119. Sampling-Based Candidate Collection

Status: Accepted Date: 2025-07-06

Context

The Maat module is designed to collect "Bad Signal" (BS) candidates from across the system. Some sources of BS candidates could be extremely high-volume. For example, if we are reviewing every single trade taken by the Morpheus shadow trading engine, this could generate thousands of candidates per day.

Processing and storing every single one of these candidates would create an enormous amount of data, and the human review process (adr://human-in-the-loop-validation) would be completely overwhelmed. We need a mechanism to control the volume of data collected while still getting a representative view of the system's performance.

Decision

The Maat module and its associated emitter services will implement a sampling-based collection strategy.

For high-volume data sources, the configuration will include a samplingProbability parameter (a number between 0 and 1). When a BS candidate is generated, the emitter service will use this probability to decide whether to actually emit the event or simply discard it. For example, with a samplingProbability of 0.1, only 10% of the potential candidates would be collected.

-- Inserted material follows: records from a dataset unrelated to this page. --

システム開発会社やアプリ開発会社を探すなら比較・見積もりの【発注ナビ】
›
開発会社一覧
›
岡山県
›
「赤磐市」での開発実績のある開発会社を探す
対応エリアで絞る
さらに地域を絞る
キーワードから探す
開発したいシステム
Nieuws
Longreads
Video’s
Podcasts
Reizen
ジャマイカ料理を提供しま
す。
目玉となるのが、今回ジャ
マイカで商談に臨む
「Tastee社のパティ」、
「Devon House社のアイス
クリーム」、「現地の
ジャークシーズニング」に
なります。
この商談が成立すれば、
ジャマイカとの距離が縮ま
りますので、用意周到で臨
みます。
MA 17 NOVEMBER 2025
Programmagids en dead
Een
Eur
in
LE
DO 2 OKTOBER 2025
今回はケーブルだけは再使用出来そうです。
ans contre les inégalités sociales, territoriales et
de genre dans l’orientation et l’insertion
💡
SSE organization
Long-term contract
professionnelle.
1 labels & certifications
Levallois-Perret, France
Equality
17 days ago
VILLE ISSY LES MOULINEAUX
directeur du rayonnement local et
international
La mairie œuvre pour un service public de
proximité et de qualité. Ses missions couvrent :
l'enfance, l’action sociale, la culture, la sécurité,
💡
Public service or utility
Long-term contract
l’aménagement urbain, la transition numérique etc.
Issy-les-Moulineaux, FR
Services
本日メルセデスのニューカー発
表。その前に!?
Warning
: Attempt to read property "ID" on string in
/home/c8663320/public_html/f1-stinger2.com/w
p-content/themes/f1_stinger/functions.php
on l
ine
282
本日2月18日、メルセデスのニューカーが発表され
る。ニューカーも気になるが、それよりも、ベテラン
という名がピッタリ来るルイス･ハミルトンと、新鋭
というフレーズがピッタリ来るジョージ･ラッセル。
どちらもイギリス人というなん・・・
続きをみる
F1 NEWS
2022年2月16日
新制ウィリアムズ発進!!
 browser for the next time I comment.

This sampling can be configured on a per-source basis. We might choose to sample Morpheus trade reviews at 5%, but always collect 100% of critical events like TAValidationService failures.

Consequences

Positive:

  • Manages Data Volume: Provides a simple and effective way to control the amount of data being sent to Maat for review, preventing the system (and the human reviewers) from being overwhelmed.
  • Reduces Cost: Less data stored and processed means lower storage and compute costs.
  • Configurable: The sampling rate is a configuration parameter, so it can be easily adjusted for different environments or different data sources without changing any code. We can increase the sampling rate if we are investigating a specific issue, and decrease it during normal operation.

Negative:

  • Potential to Miss Issues: The most significant drawback is that we will, by definition, not see every single potential issue. A critical but rare issue might be missed if it happens to fall into the 95% of events that are not sampled.
  • Less Precise Metrics: Metrics based on the sampled data (e.g., "percentage of bad trades") will be an estimate based on the sample, not an exact count based on the total population.

Mitigation:

  • Smart Sampling and Stratification: We will not use a single, global sampling rate. We will apply different rates to different sources based on their criticality. Critical events (like validation failures) will always have a 100% sampling rate. Less critical, high-volume events (like routine trade reviews) will have a lower rate.
  • Adaptive Sampling: In the future, the sampling rate could be made dynamic. If the system detects an increase in a certain type of issue, it could automatically increase the sampling rate for that source to gather more data for analysis.
  • Complementary Metrics: The sampled BS review is not our only form of monitoring. It is complemented by comprehensive, non-sampled metrics and dashboards in Grafana that track the overall population's performance. The BS review is for deep, qualitative analysis of specific examples, not for aggregate statistical tracking.